With the pictures omitted, write out the entries that follow exactly as they stand.

Input records:
◇ ◇ ◇ ◇ ◇
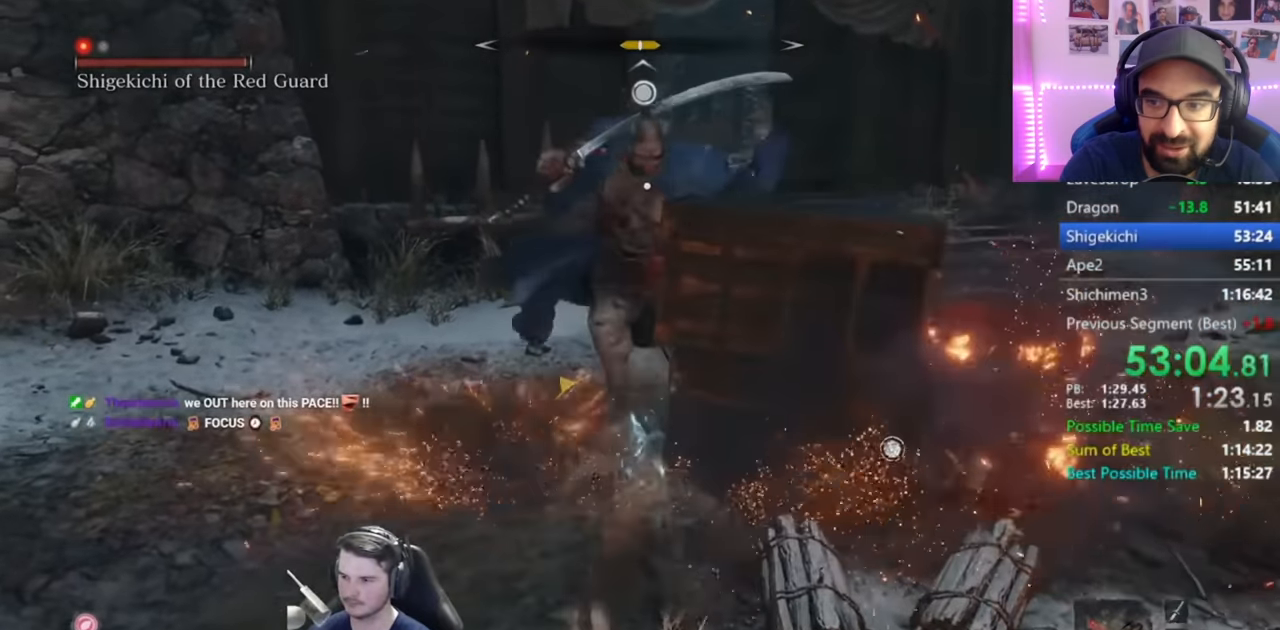
{"buttons": [], "left_stick": "down-right", "right_stick": "center", "events": [[17, "Y", "down"], [117, "Y", "up"], [451, "left_stick", "down-right"]]}
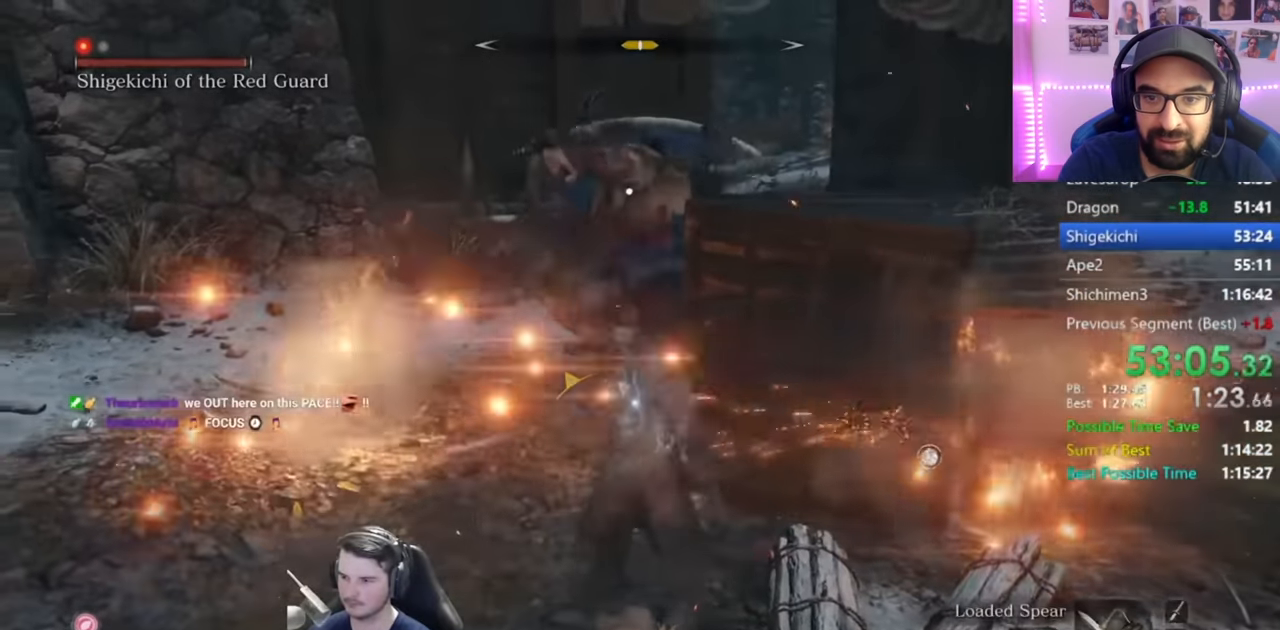
{"buttons": ["R2"], "left_stick": "center", "right_stick": "center", "events": [[117, "left_stick", "center"], [150, "R2", "down"], [250, "R2", "up"], [317, "R2", "down"], [417, "R2", "up"], [484, "R2", "down"]]}
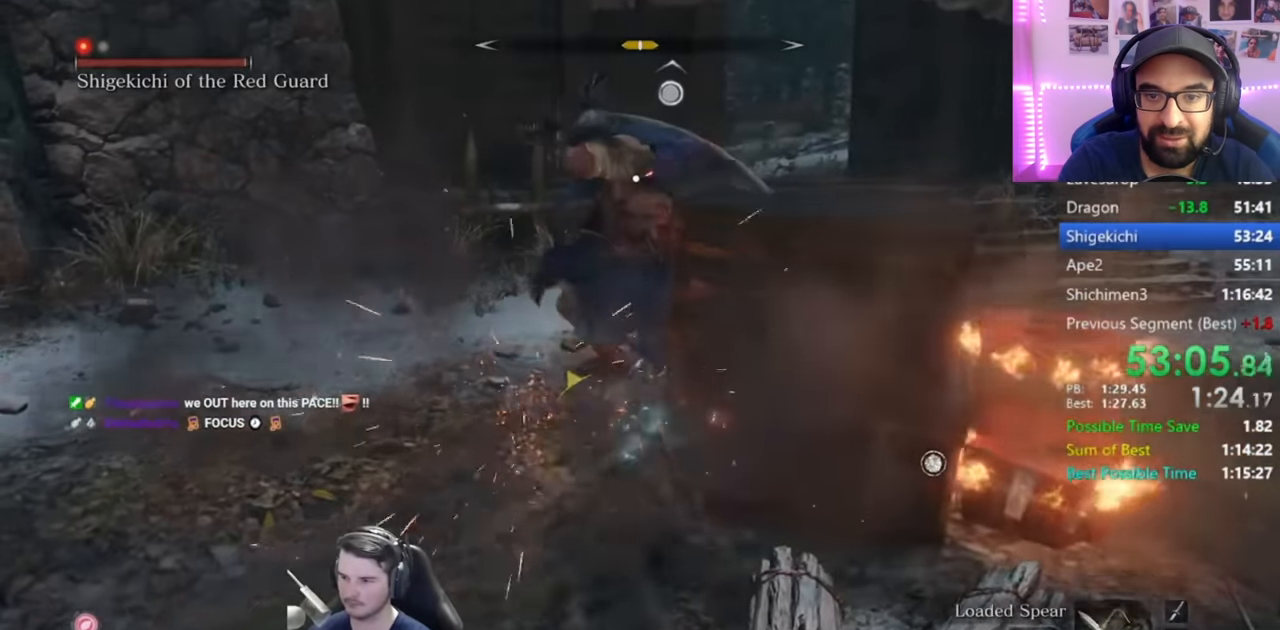
{"buttons": ["R2"], "left_stick": "center", "right_stick": "center", "events": [[84, "R2", "up"], [150, "R2", "down"], [251, "R2", "up"], [317, "R2", "down"], [417, "R2", "up"], [484, "R2", "down"]]}
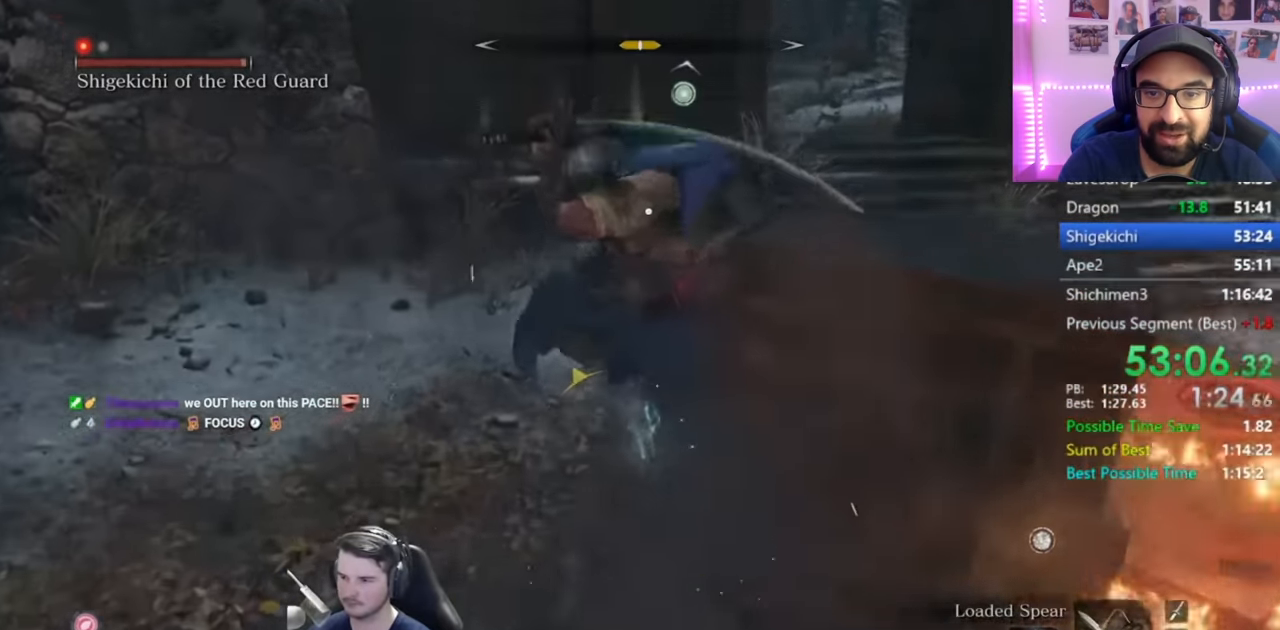
{"buttons": [], "left_stick": "center", "right_stick": "center", "events": [[83, "R2", "up"], [117, "R2", "down"], [217, "R2", "up"]]}
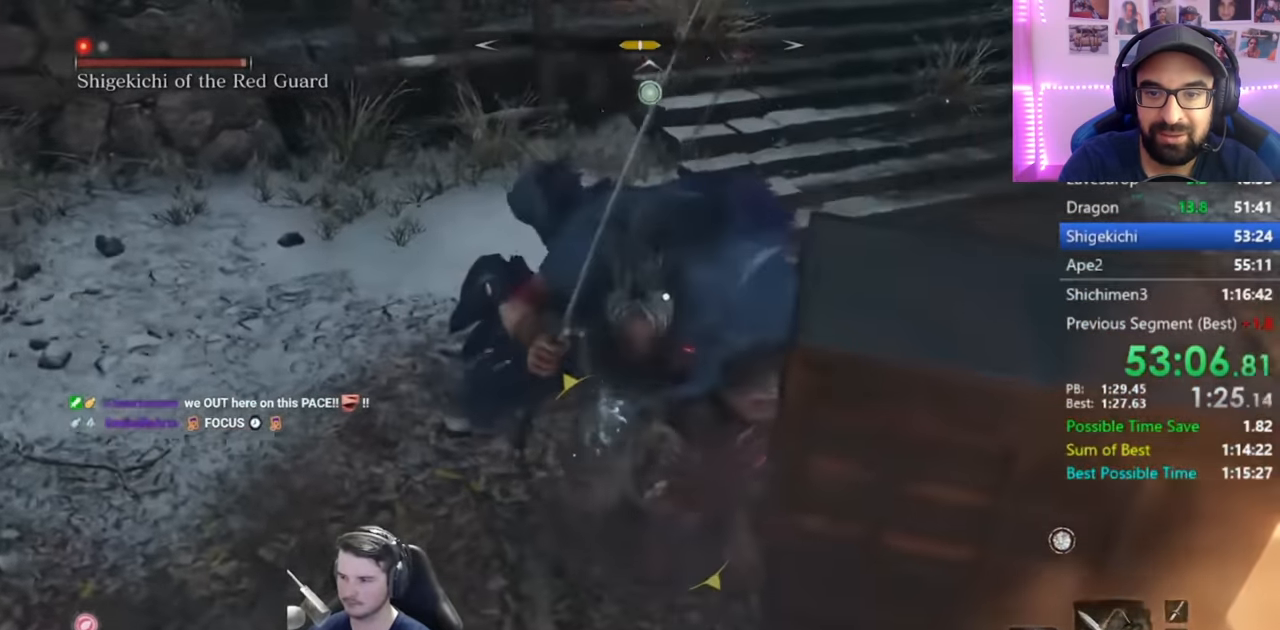
{"buttons": [], "left_stick": "down-left", "right_stick": "center", "events": [[317, "left_stick", "down-left"]]}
◇ ◇ ◇ ◇ ◇
Solution to this task:
{"buttons": [], "left_stick": "down-right", "right_stick": "center", "events": [[17, "Y", "down"], [117, "Y", "up"], [451, "left_stick", "down-right"]]}
{"buttons": ["R2"], "left_stick": "center", "right_stick": "center", "events": [[117, "left_stick", "center"], [150, "R2", "down"], [250, "R2", "up"], [317, "R2", "down"], [417, "R2", "up"], [484, "R2", "down"]]}
{"buttons": ["R2"], "left_stick": "center", "right_stick": "center", "events": [[84, "R2", "up"], [150, "R2", "down"], [251, "R2", "up"], [317, "R2", "down"], [417, "R2", "up"], [484, "R2", "down"]]}
{"buttons": [], "left_stick": "center", "right_stick": "center", "events": [[83, "R2", "up"], [117, "R2", "down"], [217, "R2", "up"]]}
{"buttons": [], "left_stick": "down-left", "right_stick": "center", "events": [[317, "left_stick", "down-left"]]}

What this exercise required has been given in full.